1998 novel by Peter Stamm

Agnes is a 1998 novel by the Swiss writer Peter Stamm in his literary debut. The book was first published in German on August 1, 1998, through Arche Verlag and follows a romance between a nameless older man and Agnes, a young woman that is almost half his age. Of the book, Stamm commented that he saw the book's landscape and climate as an important way of setting the tone for the novel and its characters.

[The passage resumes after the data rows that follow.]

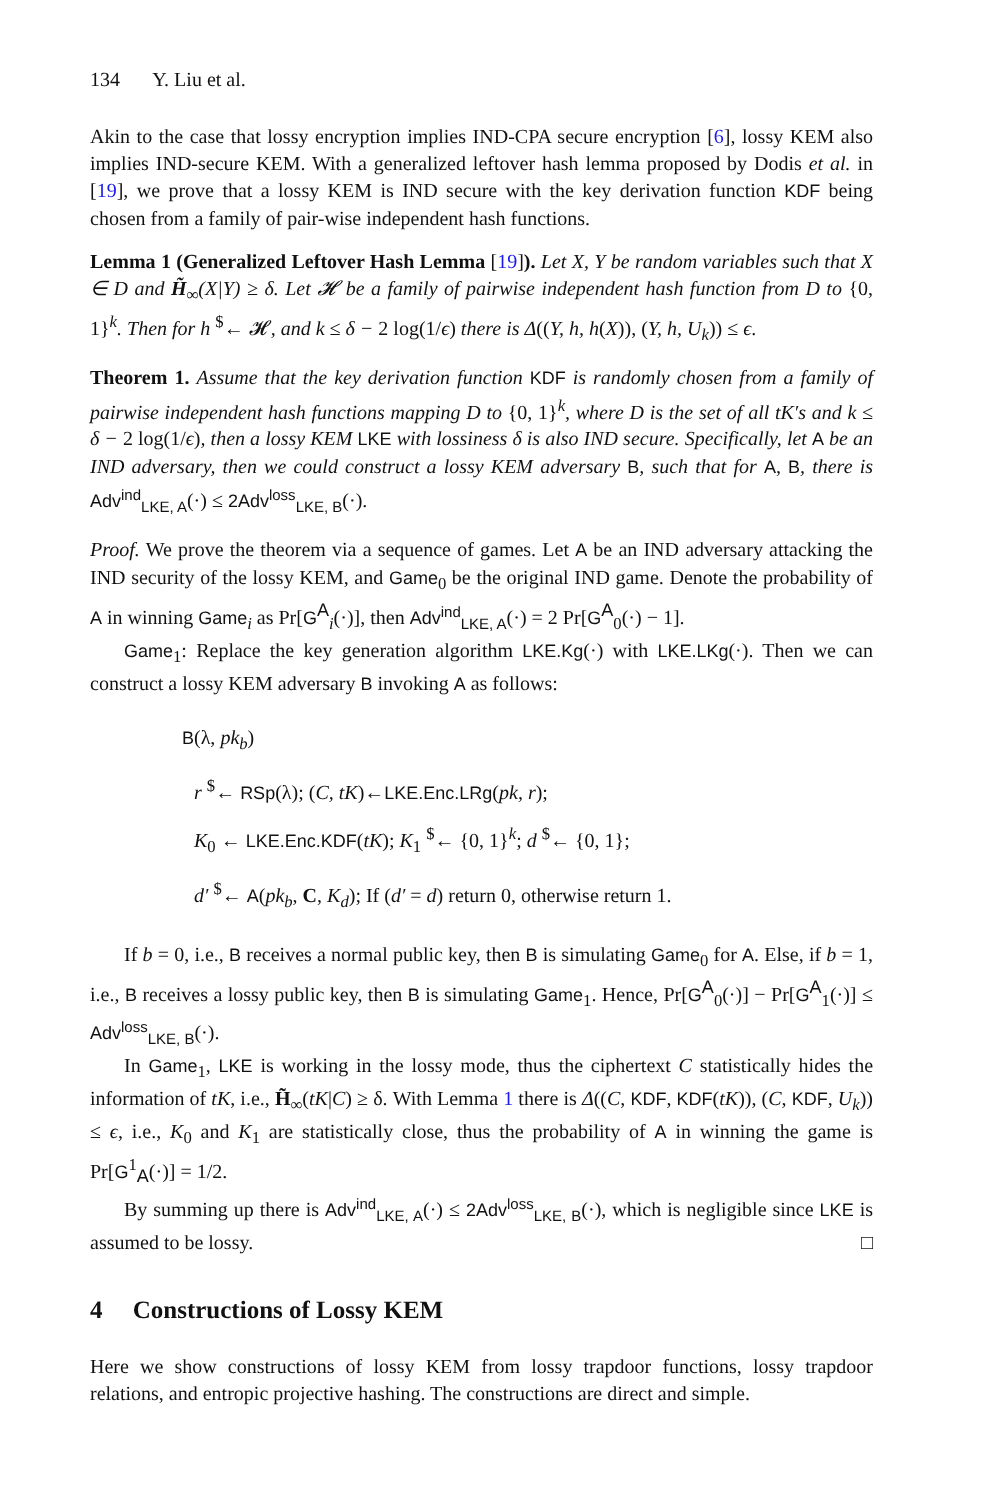134 Y. Liu et al.
Akin to the case that lossy encryption implies IND-CPA secure encryption [6], lossy KEM also implies IND-secure KEM. With a generalized leftover hash lemma proposed by Dodis et al. in [19], we prove that a lossy KEM is IND secure with the key derivation function KDF being chosen from a family of pair-wise independent hash functions.
Lemma 1 (Generalized Leftover Hash Lemma [19]). Let X, Y be random variables such that X ∈ D and H̃<sub>∞</sub>(X|Y) ≥ δ. Let 𝓗 be a family of pairwise independent hash function from D to {0, 1}<sup>k</sup>. Then for h <sup>$</sup>← 𝓗, and k ≤ δ − 2 log(1/ϵ) there is Δ((Y, h, h(X)), (Y, h, U<sub>k</sub>)) ≤ ϵ.
Theorem 1. Assume that the key derivation function KDF is randomly chosen from a family of pairwise independent hash functions mapping D to {0, 1}<sup>k</sup>, where D is the set of all tK′s and k ≤ δ − 2 log(1/ϵ), then a lossy KEM LKE with lossiness δ is also IND secure. Specifically, let A be an IND adversary, then we could construct a lossy KEM adversary B, such that for A, B, there is Adv<sup>ind</sup><sub>LKE, A</sub>(·) ≤ 2Adv<sup>loss</sup><sub>LKE, B</sub>(·).
Proof. We prove the theorem via a sequence of games. Let A be an IND adversary attacking the IND security of the lossy KEM, and Game<sub>0</sub> be the original IND game. Denote the probability of A in winning Game<sub>i</sub> as Pr[G<sup>A</sup><sub>i</sub>(·)], then Adv<sup>ind</sup><sub>LKE, A</sub>(·) = 2 Pr[G<sup>A</sup><sub>0</sub>(·) − 1].
Game<sub>1</sub>: Replace the key generation algorithm LKE.Kg(·) with LKE.LKg(·). Then we can construct a lossy KEM adversary B invoking A as follows:
B(λ, pk<sub>b</sub>)
r <sup>$</sup>← RSp(λ); (C, tK)←LKE.Enc.LRg(pk, r);
K<sub>0</sub> ← LKE.Enc.KDF(tK); K<sub>1</sub> <sup>$</sup>← {0, 1}<sup>k</sup>; d <sup>$</sup>← {0, 1};
d′ <sup>$</sup>← A(pk<sub>b</sub>, C, K<sub>d</sub>); If (d′ = d) return 0, otherwise return 1.
If b = 0, i.e., B receives a normal public key, then B is simulating Game<sub>0</sub> for A. Else, if b = 1, i.e., B receives a lossy public key, then B is simulating Game<sub>1</sub>. Hence, Pr[G<sup>A</sup><sub>0</sub>(·)] − Pr[G<sup>A</sup><sub>1</sub>(·)] ≤ Adv<sup>loss</sup><sub>LKE, B</sub>(·).
In Game<sub>1</sub>, LKE is working in the lossy mode, thus the ciphertext C statistically hides the information of tK, i.e., H̃<sub>∞</sub>(tK|C) ≥ δ. With Lemma 1 there is Δ((C, KDF, KDF(tK)), (C, KDF, U<sub>k</sub>)) ≤ ϵ, i.e., K<sub>0</sub> and K<sub>1</sub> are statistically close, thus the probability of A in winning the game is Pr[G<sup>1</sup><sub>A</sub>(·)] = 1/2.
By summing up there is Adv<sup>ind</sup><sub>LKE, A</sub>(·) ≤ 2Adv<sup>loss</sup><sub>LKE, B</sub>(·), which is negligible since LKE is assumed to be lossy. □
4 Constructions of Lossy KEM
Here we show constructions of lossy KEM from lossy trapdoor functions, lossy trapdoor relations, and entropic projective hashing. The constructions are direct and simple.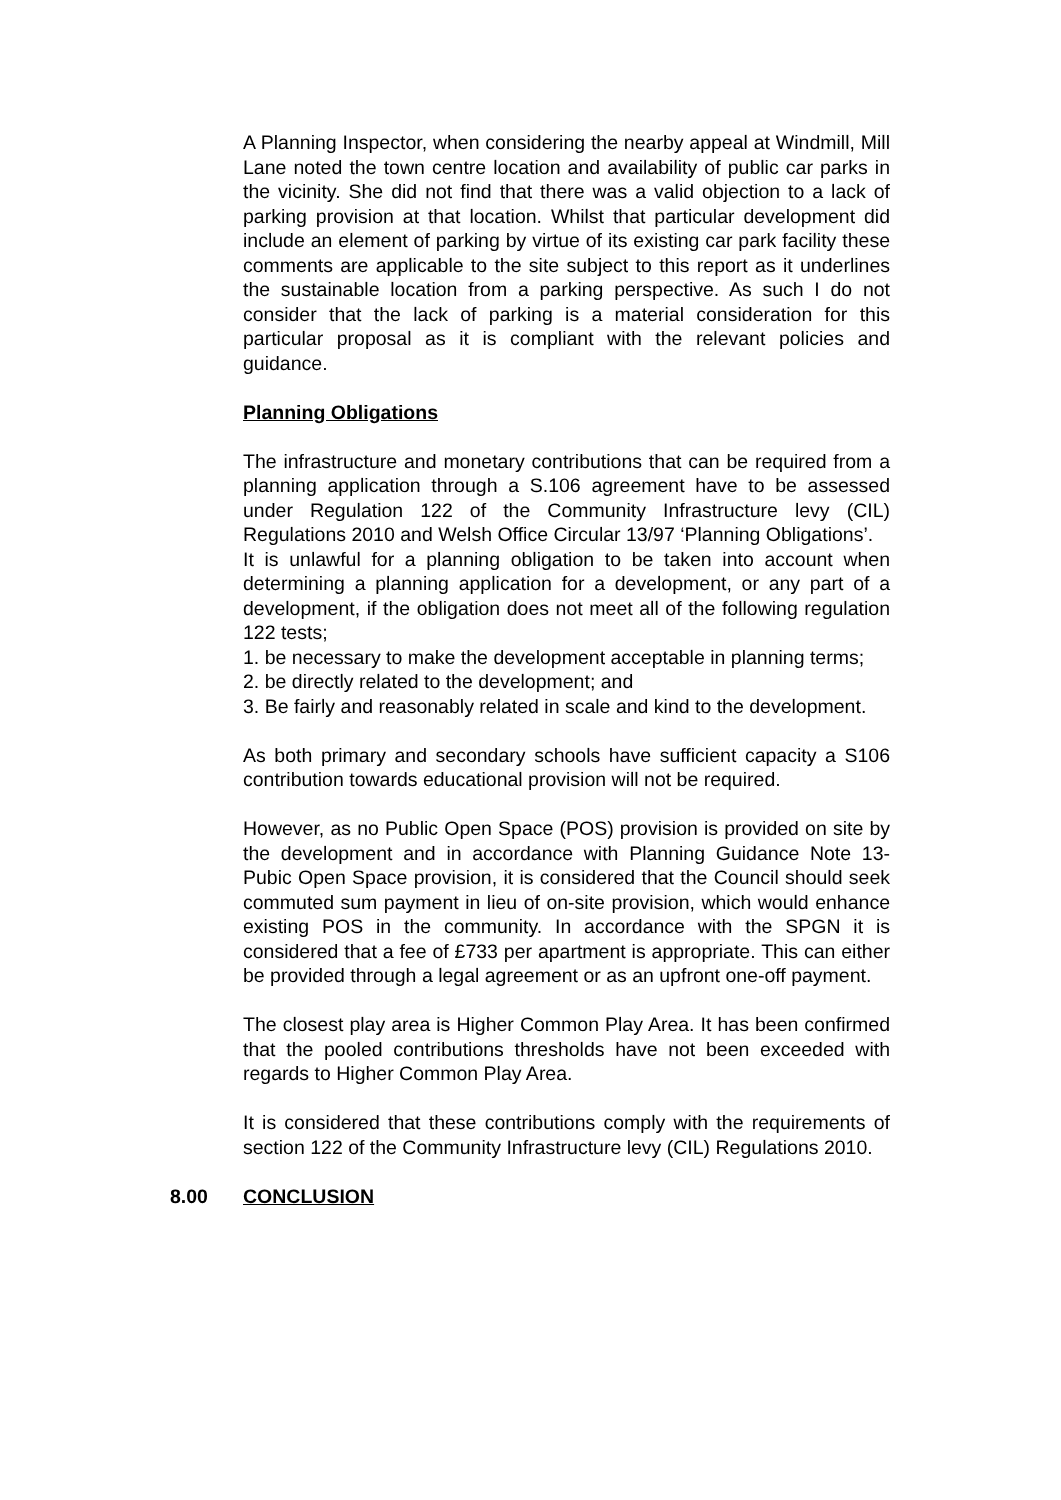A Planning Inspector, when considering the nearby appeal at Windmill, Mill Lane noted the town centre location and availability of public car parks in the vicinity. She did not find that there was a valid objection to a lack of parking provision at that location. Whilst that particular development did include an element of parking by virtue of its existing car park facility these comments are applicable to the site subject to this report as it underlines the sustainable location from a parking perspective. As such I do not consider that the lack of parking is a material consideration for this particular proposal as it is compliant with the relevant policies and guidance.
Planning Obligations
The infrastructure and monetary contributions that can be required from a planning application through a S.106 agreement have to be assessed under Regulation 122 of the Community Infrastructure levy (CIL) Regulations 2010 and Welsh Office Circular 13/97 ‘Planning Obligations’.
It is unlawful for a planning obligation to be taken into account when determining a planning application for a development, or any part of a development, if the obligation does not meet all of the following regulation 122 tests;
1. be necessary to make the development acceptable in planning terms;
2. be directly related to the development; and
3. Be fairly and reasonably related in scale and kind to the development.
As both primary and secondary schools have sufficient capacity a S106 contribution towards educational provision will not be required.
However, as no Public Open Space (POS) provision is provided on site by the development and in accordance with Planning Guidance Note 13- Pubic Open Space provision, it is considered that the Council should seek commuted sum payment in lieu of on-site provision, which would enhance existing POS in the community. In accordance with the SPGN it is considered that a fee of £733 per apartment is appropriate. This can either be provided through a legal agreement or as an upfront one-off payment.
The closest play area is Higher Common Play Area. It has been confirmed that the pooled contributions thresholds have not been exceeded with regards to Higher Common Play Area.
It is considered that these contributions comply with the requirements of section 122 of the Community Infrastructure levy (CIL) Regulations 2010.
8.00 CONCLUSION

The book has been adapted into a radio play and in 2012, Agnes was adapted into a stage play by Christian Papke.

==Synopsis==
The book takes place in Chicago and is told through the eyes of a narrator whose name is never given and begins with him announcing that Agnes is dead. He then recalls how he had first met Agnes at the Chicago Public Library in April, nine months prior to the novel's beginning. The two hit it off and eventually have sex, with Agnes telling him that it is her first time. Agnes and the narrator go through a series of everyday events, eventually culminating in her getting pregnant. He doesn't want the baby and suggests an abortion, much to Agnes's dismay. She leaves him and he's left heartbroken. The two eventually reunite after she grows ill and miscarries, but the loss takes an irreversible toll on their relationship. But one of the main themes in the novel is the story that Agnes wants the narrator to write. He starts off by writing their story so far: how they met, how they fell in love and so on. But when he reaches the present he keeps on writing. He decides what Agnes should wear, what they should eat and even what they should say. Agnes plays along at first, obeying everything that the narrator writes in 'their story'. But when Agnes tells the narrator that she's pregnant the reality and the narrator's story start to drift apart. The narrator actually tries to 'fix reality' in his writing. This ultimately leads to the end of the relationship, after which the narrator seems to have a mental breakdown while it's completely unclear what happens to Agnes.